Sehingga program revitalisasi sekolah ini menjadi langkah penting dalam meningkatkan kualitas layanan pendidikan, sebab sarana dan prasarana yang baik akan mendukung tumbuhnya semangat belajar, kreativitas, serta suasana pembelajaran yang menggembirakan.
Tidak hanya itu, program revitalisasi sekolah juga berdampak pada bidang ekonomi. Sebab, program yang dijalankan secara swakelola dan gotong royong ini dapat menggerakkan perekonomian di daerah.
Prinsip swakelola dan gotong royong diterapkan agar proses revitalisasi infrastruktur pendidikan dapat melibatkan seluruh lapisan masyarakat dan memberdayakan ekonomi lokal. Melalui pendekatan ini, proyek perbaikan sekolah bukan hanya memperbaiki bangunan, tetapi juga memberikan dampak positif terhadap perekonomian desa dan kecamatan.

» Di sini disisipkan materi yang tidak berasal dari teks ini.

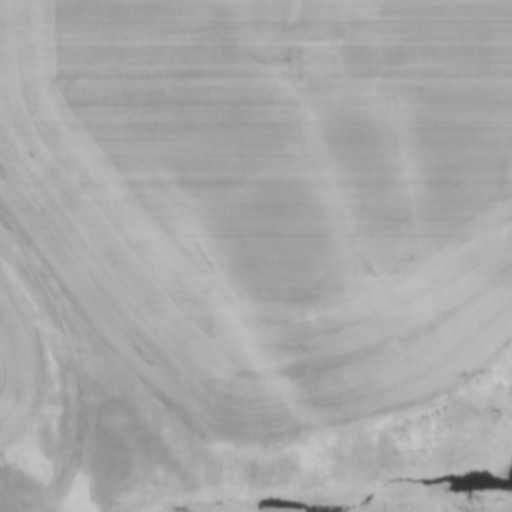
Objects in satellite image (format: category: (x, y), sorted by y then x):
road: (76, 361)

Keberadaan proyek ini membuka peluang bagi masyarakat lokal untuk terlibat langsung dalam pekerjaan, yang harapannya dapat meningkatkan perekonomian daerah.

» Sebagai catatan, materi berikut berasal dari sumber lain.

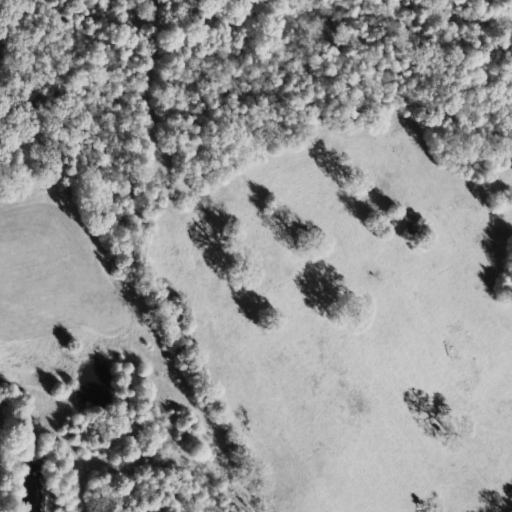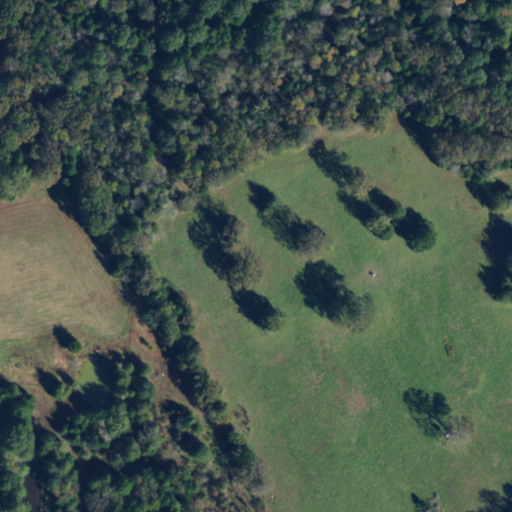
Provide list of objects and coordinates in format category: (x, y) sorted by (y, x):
road: (241, 464)
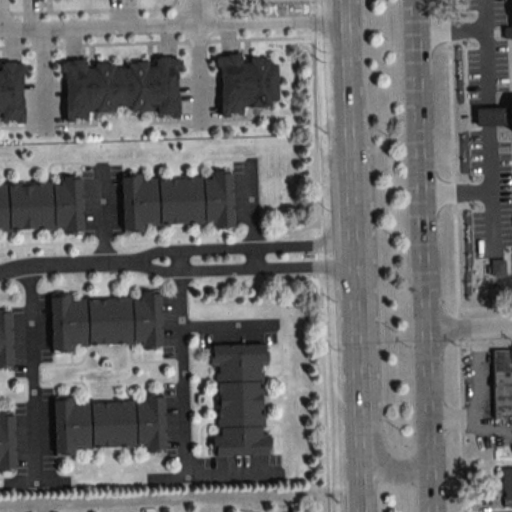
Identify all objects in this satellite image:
road: (195, 13)
road: (482, 14)
road: (268, 25)
road: (98, 28)
road: (483, 34)
road: (199, 76)
road: (42, 80)
building: (246, 85)
building: (119, 87)
building: (119, 89)
road: (344, 89)
building: (11, 90)
building: (11, 93)
road: (486, 118)
road: (417, 165)
road: (489, 189)
road: (454, 193)
building: (176, 200)
building: (41, 206)
road: (348, 212)
road: (102, 215)
road: (241, 247)
road: (321, 255)
road: (458, 255)
road: (252, 258)
road: (178, 262)
road: (67, 264)
road: (241, 269)
building: (105, 321)
road: (224, 324)
road: (468, 330)
building: (5, 338)
road: (183, 376)
road: (32, 377)
road: (353, 378)
building: (501, 382)
road: (372, 388)
road: (477, 395)
building: (239, 400)
road: (427, 420)
building: (108, 424)
building: (6, 442)
building: (506, 484)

Seperti disampaikan Dirjen PAUD, Pendidikan Dasar dan Pendidikan Menengah Kemendikdasmen, Gogot Suharwoto bahwa dari total anggaran sebesar Rp16,917 triliun, dampak ekonomi yang dihasilkan diperkirakan sudah dapat mencapai lebih dari Rp18-20 triliun.
Dia mengatakan melalui langkah tersebut pemerintah berharap dapat menciptakan efek domino yang bermanfaat tidak hanya bagi sektor pendidikan, tetapi juga bagi sektor-sektor lain yang terkait dengan perekonomian daerah (khususnya masyarakat sekitar sekolah).